The awards received by Staelin and
Bettman (see earlier story) further
illustrate the strong showing Fuqua's marketing faculty has made
among peer organizations. The marketing group was ranked No. 4 in
its field in U.S. News & World Report's special 2001 edition
on the best graduate schools. The survey highlighted the programs
ranked best by deans and MBA program heads.
Lind Receives Top
Law and Society Honor
E. Allan Lind, the Thomas A. Finch Professor of Business Administration
in Management at Fuqua, has been awarded the Harry J. Kalven, Jr.
Prize for "paradigm shifting scholarship in the study of law and
society" for his body of work on procedural justice. Lind shared
the award with Northwestern colleague Tom Tyler.
The Harry J. Kalven, Jr. Prize is awarded
annually by the Law and Society Association for "empirical scholarship
that has contributed most effectively to the advancement of research
in law and society." It is not a book prize, but is given in recognition
of a body of scholarly work. Although it is not a career achievement
award, at least some portion of the work for which the award is
given should have been completed within the past few years.
Graham Awarded Sloan Fellowship
John R. Graham, associate professor of finance at Fuqua, was awarded
one of only eight Alfred P. Sloan Research Fellowships given nationally
in the field of economics in 2000. The prestigious award carries
with it a grant of $40,000, which can be used in a largely unrestricted
manner to support the winner's research over a two-year period.
The selection procedures for Sloan
Research Fellowships are "designed to identify those who show the
most outstanding promise of making fundamental contributions to
new knowledge." The awards are intended to enhance the careers of
the very best young faculty members in specified fields of science.
This year, 104 grants were awarded in six fields: chemistry, computer
science, economics, mathematics, neuroscience and physics.
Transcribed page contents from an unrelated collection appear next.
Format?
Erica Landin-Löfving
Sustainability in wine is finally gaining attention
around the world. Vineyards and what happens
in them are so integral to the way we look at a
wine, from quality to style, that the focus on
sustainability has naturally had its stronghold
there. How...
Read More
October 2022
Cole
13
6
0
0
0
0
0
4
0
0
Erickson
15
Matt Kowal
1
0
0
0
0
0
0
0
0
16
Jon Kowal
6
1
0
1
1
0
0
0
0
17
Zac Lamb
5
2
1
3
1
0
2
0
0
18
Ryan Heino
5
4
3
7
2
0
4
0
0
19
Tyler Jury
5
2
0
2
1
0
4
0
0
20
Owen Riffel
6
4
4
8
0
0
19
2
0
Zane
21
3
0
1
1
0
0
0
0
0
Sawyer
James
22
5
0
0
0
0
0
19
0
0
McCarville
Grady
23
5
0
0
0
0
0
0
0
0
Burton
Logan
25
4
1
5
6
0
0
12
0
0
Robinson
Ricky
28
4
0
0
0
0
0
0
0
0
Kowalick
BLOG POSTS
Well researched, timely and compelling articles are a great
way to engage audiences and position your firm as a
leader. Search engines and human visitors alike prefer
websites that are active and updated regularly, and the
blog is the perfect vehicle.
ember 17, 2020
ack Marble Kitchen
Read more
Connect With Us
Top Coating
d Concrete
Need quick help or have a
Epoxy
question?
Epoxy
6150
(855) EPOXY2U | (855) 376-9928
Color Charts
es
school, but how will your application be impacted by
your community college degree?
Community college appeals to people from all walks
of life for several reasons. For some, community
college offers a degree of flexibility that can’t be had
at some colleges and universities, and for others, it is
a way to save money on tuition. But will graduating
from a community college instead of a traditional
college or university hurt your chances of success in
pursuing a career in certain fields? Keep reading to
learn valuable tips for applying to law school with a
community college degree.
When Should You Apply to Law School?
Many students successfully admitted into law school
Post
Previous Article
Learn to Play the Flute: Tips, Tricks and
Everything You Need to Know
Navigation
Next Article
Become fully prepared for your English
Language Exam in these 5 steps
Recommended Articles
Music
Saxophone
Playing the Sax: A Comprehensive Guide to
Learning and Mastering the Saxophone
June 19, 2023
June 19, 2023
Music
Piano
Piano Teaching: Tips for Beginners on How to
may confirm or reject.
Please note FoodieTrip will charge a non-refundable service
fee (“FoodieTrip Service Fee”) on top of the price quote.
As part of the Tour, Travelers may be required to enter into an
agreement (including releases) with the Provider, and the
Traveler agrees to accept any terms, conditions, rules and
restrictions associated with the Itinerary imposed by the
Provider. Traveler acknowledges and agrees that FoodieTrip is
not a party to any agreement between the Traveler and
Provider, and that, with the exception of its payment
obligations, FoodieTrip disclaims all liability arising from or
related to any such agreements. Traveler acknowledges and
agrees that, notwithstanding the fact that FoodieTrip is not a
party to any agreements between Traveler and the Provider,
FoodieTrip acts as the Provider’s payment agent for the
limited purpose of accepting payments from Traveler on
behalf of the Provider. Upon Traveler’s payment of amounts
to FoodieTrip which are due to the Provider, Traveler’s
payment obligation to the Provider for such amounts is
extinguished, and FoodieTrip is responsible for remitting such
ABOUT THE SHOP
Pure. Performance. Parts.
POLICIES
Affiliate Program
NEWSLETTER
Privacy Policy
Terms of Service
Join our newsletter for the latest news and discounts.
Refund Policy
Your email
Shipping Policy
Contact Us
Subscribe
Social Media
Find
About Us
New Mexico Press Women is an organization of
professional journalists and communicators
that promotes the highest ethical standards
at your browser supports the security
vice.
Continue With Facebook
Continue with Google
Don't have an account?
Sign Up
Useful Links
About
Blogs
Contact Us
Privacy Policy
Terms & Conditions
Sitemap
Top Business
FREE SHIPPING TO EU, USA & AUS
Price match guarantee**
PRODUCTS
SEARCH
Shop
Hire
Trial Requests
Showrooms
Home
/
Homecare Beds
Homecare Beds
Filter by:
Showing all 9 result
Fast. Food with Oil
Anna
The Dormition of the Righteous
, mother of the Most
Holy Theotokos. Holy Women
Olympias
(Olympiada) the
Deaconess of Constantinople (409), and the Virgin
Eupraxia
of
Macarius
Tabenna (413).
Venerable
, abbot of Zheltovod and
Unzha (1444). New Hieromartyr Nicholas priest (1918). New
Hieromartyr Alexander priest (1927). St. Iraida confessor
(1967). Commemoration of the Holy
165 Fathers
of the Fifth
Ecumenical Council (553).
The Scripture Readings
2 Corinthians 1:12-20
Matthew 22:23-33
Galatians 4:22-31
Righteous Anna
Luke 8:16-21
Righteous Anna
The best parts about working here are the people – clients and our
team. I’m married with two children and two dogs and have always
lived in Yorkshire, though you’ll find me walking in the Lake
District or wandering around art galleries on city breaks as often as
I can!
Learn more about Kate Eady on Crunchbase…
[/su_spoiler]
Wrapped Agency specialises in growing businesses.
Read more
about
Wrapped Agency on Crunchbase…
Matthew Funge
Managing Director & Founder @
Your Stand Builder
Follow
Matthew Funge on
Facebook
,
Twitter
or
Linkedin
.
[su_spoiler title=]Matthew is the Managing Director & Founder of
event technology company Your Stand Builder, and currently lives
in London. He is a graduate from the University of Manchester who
Graham intends to use the Sloan Research
Fellowship grant to pursue his current research on the tax benefits
to debt and also to investigate whether it is optimal for companies
to operate as conglomerates.
Professors, Students
Win First-Place in Worldwide MBA Challenge
A Fuqua team won first prize in a $5,000 MBA challenge sponsored
by eRaider.com Inc., the first corporate takeover mutual fund on
the Internet.
Student team members were: Holly Dice
(captain), Thomas Cowhey, Ruta Coffin and Dillon Bowles. Michael
Bradley, the F.M. Kirby Professor of Investment Banking and professor
of law, and William Boulding, professor of marketing, served as
faculty advisers to the team.
Teams from MBA schools from all over
the world submitted proposals to improve Employee Solutions, eRaider's
first takeover target. The Fuqua team winners will be interviewed
on CNN at a date and time yet to be determined.
Regenwetter Wins
1999 New Investigator Award
Michel Regenwetter, assistant professor of decision sciences, won
the 1999 new investigator award from the Society for Mathematical
Psychology. The award is given annually to one junior mathematical
psychologist world wide for outstanding research achievement. Regenwetter
is an expert in decision sciences and random utility theory.